REQUIREMENT 1:
In the forum thread about the marine steam twin engine, what size cylinders did KC6UVM scale the plans up for?

TEXT BLOCK:
# Marine steam twin 13 mm x 13 or French Twin



## Marius (Mar 20, 2011)

Hello everybody
I started this project at the end of 2009 and now is ready to run.The plan(is metric), is free and is available in download section of the forum.I saw some people who ask if is somebody who build this engine and I decided to post here my project.This is a second engine which I have build (i'm a beginer) 
I don't have too much pictures while I'm machining because everytime forget about this.


----------



## Marius (Mar 20, 2011)

Here is a short movie with the parts and engine running : 
[ame]http://www.youtube.com/watch?v=hWjn047uXYQ[/ame]

Comments, critics and vote are welcome


----------



## slkride (Mar 20, 2011)

Marius

    WOW what a beauty, and it runs like a Swiss watch. The low RPM is a testament to your  skill. supper job 

                                     Tom


----------



## joe d (Mar 20, 2011)

Marius

That's a beauty! Great job, thanks for showing it to us. :bow: :bow:

Joe


----------



## JorgensenSteam (Mar 20, 2011)

I vote "very good".

I wondered if anyone had actually built that engine.
I always assumed that it was a casting kit since it looks so nice and well designed.

Pat J


----------



## KC6UVM (Mar 22, 2011)

Hi All,

I downloaded the .dwg (but can't seem to remember where in the plans section :wall. 

I scaled the plans up for 60mm cylinders and eventually plan on reposting the plans when time permits.... 

I'm looking to build a bigger engine for one of my projects....  

Any rule of thumb as far as the size of the flywheel?

George


----------



## Marius (Mar 22, 2011)

Thanks so much for your comments.
In this plan is another part, a gas regulator, i make this part too and you can see the pictures below. Since when I build this part, a friend of mine who lives in Germany ask me if i can build another one. I build only one and was a gift for him, but i still have the pictures


----------



## jonesie (Mar 22, 2011)

nice job and a real smooth runner . thanks for sharing . jonesie


----------

THE RECORDS:
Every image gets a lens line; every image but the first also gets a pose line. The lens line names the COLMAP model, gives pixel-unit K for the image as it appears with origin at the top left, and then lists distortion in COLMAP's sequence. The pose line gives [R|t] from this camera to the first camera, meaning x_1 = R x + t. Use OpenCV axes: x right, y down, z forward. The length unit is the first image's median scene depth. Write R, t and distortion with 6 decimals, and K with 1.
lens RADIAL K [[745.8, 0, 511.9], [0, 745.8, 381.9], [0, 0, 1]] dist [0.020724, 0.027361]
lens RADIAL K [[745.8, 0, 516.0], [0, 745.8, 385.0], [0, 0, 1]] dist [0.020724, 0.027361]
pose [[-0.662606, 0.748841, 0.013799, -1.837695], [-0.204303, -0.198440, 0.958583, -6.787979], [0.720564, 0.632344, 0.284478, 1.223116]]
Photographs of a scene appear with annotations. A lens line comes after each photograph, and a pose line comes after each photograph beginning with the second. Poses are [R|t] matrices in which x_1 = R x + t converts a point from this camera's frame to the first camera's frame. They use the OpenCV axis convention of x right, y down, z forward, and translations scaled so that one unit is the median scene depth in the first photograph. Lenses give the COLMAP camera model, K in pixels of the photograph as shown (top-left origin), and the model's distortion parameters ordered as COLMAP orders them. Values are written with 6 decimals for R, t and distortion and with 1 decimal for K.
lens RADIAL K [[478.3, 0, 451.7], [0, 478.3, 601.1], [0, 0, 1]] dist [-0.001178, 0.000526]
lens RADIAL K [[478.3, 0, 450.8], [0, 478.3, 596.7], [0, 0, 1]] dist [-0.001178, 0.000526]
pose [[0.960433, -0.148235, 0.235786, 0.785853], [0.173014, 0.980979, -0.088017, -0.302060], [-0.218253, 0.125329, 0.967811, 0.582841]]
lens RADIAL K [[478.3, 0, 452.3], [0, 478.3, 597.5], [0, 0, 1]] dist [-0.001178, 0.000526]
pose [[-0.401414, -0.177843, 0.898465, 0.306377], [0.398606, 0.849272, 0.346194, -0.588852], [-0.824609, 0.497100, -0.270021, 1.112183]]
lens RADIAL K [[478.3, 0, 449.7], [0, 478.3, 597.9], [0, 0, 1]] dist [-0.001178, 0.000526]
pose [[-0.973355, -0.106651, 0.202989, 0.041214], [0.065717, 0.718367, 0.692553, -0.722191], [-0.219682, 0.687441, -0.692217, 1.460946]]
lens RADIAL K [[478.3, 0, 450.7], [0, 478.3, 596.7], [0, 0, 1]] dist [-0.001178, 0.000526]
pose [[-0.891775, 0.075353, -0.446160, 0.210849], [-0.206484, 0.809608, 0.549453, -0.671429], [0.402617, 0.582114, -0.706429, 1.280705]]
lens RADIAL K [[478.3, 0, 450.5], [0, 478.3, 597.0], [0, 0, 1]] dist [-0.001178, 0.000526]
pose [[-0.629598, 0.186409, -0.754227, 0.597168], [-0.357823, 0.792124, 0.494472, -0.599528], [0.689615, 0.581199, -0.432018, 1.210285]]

REQUIREMENT 2:
Copy the records word for word, from their first line up to and including the line with "0.632344, 0.284478, 1.223116]]".

OUTPUT 1:
60mm cylinders.

OUTPUT 2:
Every image gets a lens line; every image but the first also gets a pose line. The lens line names the COLMAP model, gives pixel-unit K for the image as it appears with origin at the top left, and then lists distortion in COLMAP's sequence. The pose line gives [R|t] from this camera to the first camera, meaning x_1 = R x + t. Use OpenCV axes: x right, y down, z forward. The length unit is the first image's median scene depth. Write R, t and distortion with 6 decimals, and K with 1.
lens RADIAL K [[745.8, 0, 511.9], [0, 745.8, 381.9], [0, 0, 1]] dist [0.020724, 0.027361]
lens RADIAL K [[745.8, 0, 516.0], [0, 745.8, 385.0], [0, 0, 1]] dist [0.020724, 0.027361]
pose [[-0.662606, 0.748841, 0.013799, -1.837695], [-0.204303, -0.198440, 0.958583, -6.787979], [0.720564, 0.632344, 0.284478, 1.223116]]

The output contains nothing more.